Is coulomb explosion a damaging mechanism for (125)IUdR?

Ekkehard Pomplun, Godehard Sutmann
International Journal of Radiation Biology 2004, 80 (11): 855-60

PURPOSE: To test the integrity of the thymine molecule that experiences an increasing number of charges due to the loss of Auger electrons emitted by the decay of incorporated 125I. Besides the radiation action of these electrons, Coulomb explosion is suspected to be an additional mechanism responsible for the strong radiotoxic effect of decaying DNA-incorporated 125I. The two-step decay process initiates a first Auger cascade within 10(-16) to 10(-14) s resulting in the release of about 7 electrons on average and a corresponding large positive charge on the 125Te daughter atom. Being part of iododeoxyuridine (125IUdR), the analogue of the DNA base thymine, the base is suddenly confronted with this charge. Experimentally, the situation was investigated with small molecules (CH3(125)I and C2H5(125)I) resulting in ion fragmentation in agreement with a Coulomb explosion model (Carlson and White, 1963, 1966).

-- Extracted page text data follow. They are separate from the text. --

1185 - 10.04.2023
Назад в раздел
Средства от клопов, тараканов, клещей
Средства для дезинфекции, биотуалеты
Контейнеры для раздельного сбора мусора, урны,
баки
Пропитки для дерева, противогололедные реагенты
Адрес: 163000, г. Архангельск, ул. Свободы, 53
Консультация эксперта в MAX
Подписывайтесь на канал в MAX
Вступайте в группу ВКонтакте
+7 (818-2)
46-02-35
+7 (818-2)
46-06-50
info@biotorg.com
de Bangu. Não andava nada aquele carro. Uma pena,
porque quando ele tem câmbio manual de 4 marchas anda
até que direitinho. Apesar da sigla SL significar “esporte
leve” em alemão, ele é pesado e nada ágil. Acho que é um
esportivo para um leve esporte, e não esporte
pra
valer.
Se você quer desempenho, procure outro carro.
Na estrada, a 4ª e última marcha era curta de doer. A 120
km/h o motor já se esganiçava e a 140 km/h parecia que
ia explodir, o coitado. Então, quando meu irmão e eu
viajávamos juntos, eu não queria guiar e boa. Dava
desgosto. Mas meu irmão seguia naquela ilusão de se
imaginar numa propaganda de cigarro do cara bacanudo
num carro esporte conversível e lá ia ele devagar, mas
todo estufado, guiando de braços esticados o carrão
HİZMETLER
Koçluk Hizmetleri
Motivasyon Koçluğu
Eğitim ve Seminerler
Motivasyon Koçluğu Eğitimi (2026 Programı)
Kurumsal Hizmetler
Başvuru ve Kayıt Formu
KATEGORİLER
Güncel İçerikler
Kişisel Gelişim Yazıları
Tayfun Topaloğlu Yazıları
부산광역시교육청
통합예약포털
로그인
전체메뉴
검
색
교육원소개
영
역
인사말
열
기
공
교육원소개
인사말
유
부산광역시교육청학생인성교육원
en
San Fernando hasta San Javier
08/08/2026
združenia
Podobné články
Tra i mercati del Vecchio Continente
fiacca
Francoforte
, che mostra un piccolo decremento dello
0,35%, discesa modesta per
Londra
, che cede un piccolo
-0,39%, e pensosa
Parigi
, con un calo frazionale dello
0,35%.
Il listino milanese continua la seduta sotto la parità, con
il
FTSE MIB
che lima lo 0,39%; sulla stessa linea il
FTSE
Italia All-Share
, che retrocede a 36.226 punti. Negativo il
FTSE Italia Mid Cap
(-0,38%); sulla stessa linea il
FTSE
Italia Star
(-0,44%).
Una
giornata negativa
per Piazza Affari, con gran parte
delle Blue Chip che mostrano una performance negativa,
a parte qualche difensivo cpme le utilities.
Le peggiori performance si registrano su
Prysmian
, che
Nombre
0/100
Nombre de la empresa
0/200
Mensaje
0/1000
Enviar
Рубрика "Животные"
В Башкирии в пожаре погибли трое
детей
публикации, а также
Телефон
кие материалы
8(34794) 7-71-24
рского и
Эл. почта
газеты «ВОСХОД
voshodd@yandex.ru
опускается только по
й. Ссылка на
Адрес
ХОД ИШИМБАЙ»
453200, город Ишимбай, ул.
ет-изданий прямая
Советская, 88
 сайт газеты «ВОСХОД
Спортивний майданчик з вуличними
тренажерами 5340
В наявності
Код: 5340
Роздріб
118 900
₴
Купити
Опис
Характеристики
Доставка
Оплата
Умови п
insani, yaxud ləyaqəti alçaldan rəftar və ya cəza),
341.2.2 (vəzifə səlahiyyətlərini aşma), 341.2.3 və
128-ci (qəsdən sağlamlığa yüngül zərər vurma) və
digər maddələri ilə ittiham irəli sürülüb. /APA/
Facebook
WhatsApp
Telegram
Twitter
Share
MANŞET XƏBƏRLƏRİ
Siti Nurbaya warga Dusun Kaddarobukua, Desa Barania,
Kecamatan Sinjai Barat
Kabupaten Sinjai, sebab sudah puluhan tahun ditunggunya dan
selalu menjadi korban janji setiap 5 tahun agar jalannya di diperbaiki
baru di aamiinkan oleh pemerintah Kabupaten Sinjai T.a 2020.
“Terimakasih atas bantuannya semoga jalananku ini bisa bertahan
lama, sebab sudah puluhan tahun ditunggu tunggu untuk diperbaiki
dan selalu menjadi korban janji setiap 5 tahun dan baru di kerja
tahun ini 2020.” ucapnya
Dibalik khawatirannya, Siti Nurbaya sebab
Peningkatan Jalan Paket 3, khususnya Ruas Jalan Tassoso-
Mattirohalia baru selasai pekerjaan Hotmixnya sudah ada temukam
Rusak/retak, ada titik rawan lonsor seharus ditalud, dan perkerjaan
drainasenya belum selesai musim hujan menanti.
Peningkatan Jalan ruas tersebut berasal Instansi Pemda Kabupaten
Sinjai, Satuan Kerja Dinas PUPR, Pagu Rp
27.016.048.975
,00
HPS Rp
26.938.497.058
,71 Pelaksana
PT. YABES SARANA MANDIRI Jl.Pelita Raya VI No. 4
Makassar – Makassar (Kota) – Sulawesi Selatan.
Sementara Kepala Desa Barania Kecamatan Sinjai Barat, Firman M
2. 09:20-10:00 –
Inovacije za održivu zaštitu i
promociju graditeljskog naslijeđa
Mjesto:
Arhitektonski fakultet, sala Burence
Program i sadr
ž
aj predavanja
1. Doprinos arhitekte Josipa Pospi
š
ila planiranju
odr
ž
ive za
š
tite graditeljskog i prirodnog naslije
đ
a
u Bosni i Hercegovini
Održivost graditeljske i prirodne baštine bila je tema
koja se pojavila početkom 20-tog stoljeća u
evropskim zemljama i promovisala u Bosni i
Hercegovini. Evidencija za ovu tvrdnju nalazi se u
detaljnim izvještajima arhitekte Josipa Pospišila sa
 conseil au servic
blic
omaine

MATERIALS AND METHODS: Semi-empirical quantum mechanical calculations on the Parametric Method 3 (PM3) level (Stewart, 1989a, 1989b) were performed and geometry optimisation was applied for the identification of stable molecule conformations. Subsequently, semiempirical molecular dynamics simulations allowed changes in the conformations to be studied as a function of time.

RESULTS: First results show that there is no stable molecular configuration with a total charge of > or = +5e. PM3 calculations will not converge for such a charge located at the 125I/125Te position. This finding is supported by total energy considerations, which begin to favour a system of isolated atoms versus molecular bound atoms when the molecular charge is greater than +4e. The distribution of the partial charges indicates that most of the charge will remain on the tellurium atom with slight increases of charge at the other molecular partners within 125IUdR. Moreover, the molecular dynamics simulations reveal a breaking of chemical bonds between those atoms with the strongest charge increase.

CONCLUSIONS: Coulomb explosion must be taken into account as a possible damaging mechanism following the decay of DNA-incorporated Auger electron emitters. Lobachevsky and Martin (2000) have identified the same mechanism to be responsible for part of strand breakage in oligo-deoxynucleotides. To elucidate a possible link between both damage patterns the molecular mechanics simulations have to be extended to larger parts of the DNA molecule.